IN31A-1749
A WPS Based Architecture for Climate Data Analytic Services (CDAS) at NASA

Wednesday, 16 December 2015
Poster Hall (Moscone South)
Thomas Patrick Maxwell1, Mark McInerney2, Daniel Duffy3, Laura Carriere4, Gerald L Potter1 and Charles Doutriaux5, (1)NASA Goddard Space Flight Center, Greenbelt, MD, United States, (2)NASA Goddard, Greenbelt, MD, United States, (3)NASA Center for Climate Simulation, Greenbelt, MD, United States, (4)NCCS, NASA Goddard, Greenbelt, MD, United States, (5)Lawrence Livermore National Laboratory, Livermore, CA, United States
Abstract:
Faced with unprecedented growth in the Big Data domain of climate science, NASA has developed the Climate Data Analytic Services (CDAS) framework. This framework enables scientists to execute trusted and tested analysis operations in a high performance environment close to the massive data stores at NASA. The data is accessed in standard (NetCDF, HDF, etc.) formats in a POSIX file system and processed using trusted climate data analysis tools (ESMF, CDAT, NCO, etc.). The framework is structured as a set of interacting modules allowing maximal flexibility in deployment choices. The current set of module managers include:
  • Staging Manager: Runs the computation locally on the WPS server or remotely using tools such as celery or SLURM.
  • Compute Engine Manager: Runs the computation serially or distributed over nodes using a parallelization framework such as celery or spark.
  • Decomposition Manger: Manages strategies for distributing the data over nodes.
  • Data Manager: Handles the import of domain data from long term storage and manages the in-memory and disk-based caching architectures.
  • Kernel manager: A kernel is an encapsulated computational unit which executes a processor’s compute task. Each kernel is implemented in python exploiting existing analysis packages (e.g. CDAT) and is compatible with all CDAS compute engines and decompositions.

CDAS services are accessed via a WPS API being developed in collaboration with the ESGF Compute Working Team to support server-side analytics for ESGF. The API can be executed using either direct web service calls, a python script or application, or a javascript-based web application. Client packages in python or javascript contain everything needed to make CDAS requests.

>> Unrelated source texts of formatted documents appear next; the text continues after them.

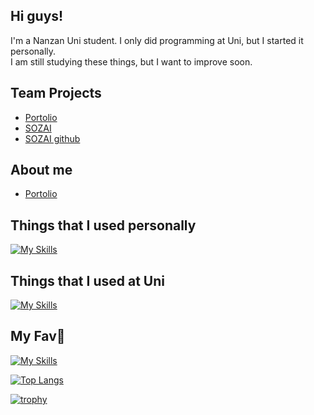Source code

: ## Hi guys!
I'm a Nanzan Uni student.
I only did programming at Uni, but I started it personally.<br>
I am still studying these things, but I want to improve soon.

## Team Projects
- [Portolio](https://github.com/balckowl/portolio-new-3)
- [SOZAI](https://soz-ai.com)
- [SOZAI github](https://github.com/balckowl/sozai-netlify)

## About me
- [Portolio](https://zasetu-portolio.vercel.app/oOVZMLG6gSPMeVhavAZ0QJ2MtfP2)
<!-- - [Portolio](https://portolio-zasetu.vercel.app/MFuHaYRhnWafsm0XyQjpkOvZsMk1)-->

## Things that I used personally
[![My Skills](https://skillicons.dev/icons?i=html,arduino,c,aws,css,php,laravel,vite,vscode,git,nextjs,nodejs,tailwind,vercel)](https://skillicons.dev)

## Things that I used at Uni
[![My Skills](https://skillicons.dev/icons?i=linux,ubuntu,emacs,haskell,latex,c,arduino,vscode,py,matlab,octave,java,mysql)](https://skillicons.dev)

## My Fav🥰
[![My Skills](https://skillicons.dev/icons?i=windows,discord)](https://skillicons.dev)

[![Top Langs](https://github-readme-stats.vercel.app/api/top-langs/?username=algiz-z&layout=donut&theme=dark)](https://github.com/anuraghazra/github-readme-stats) 

[![trophy](https://github-profile-trophy.vercel.app/?username=algiz-z&theme=onedark)](https://github.com/ryo-ma/github-profile-trophy)

<!--
**algiz-z/algiz-z** is a ✨ _special_ ✨ repository because its `README.md` (this file) appears on your GitHub profile.

Here are some ideas to get you started:

- 🔭 I’m currently working on ...
- 🌱 I’m currently learning ...
- 👯 I’m looking to collaborate on ...
- 🤔 I’m looking for help with ...
- 💬 Ask me about ...
- 📫 How to reach me: ...
- 😄 Pronouns: ...
- ⚡ Fun fact: ...
-->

The CDAS architecture brings together the tools, data storage, and high-performance computing required for timely analysis of large-scale data sets, where the data resides, to ultimately produce societal benefits. It is is currently deployed at NASA in support of the Collaborative REAnalysis Technical Environment (CREATE) project, which centralizes numerous global reanalysis datasets onto a single advanced data analytics platform. This service permits decision makers to investigate climate changes around the globe, inspect model trends, compare multiple reanalysis datasets, and variability.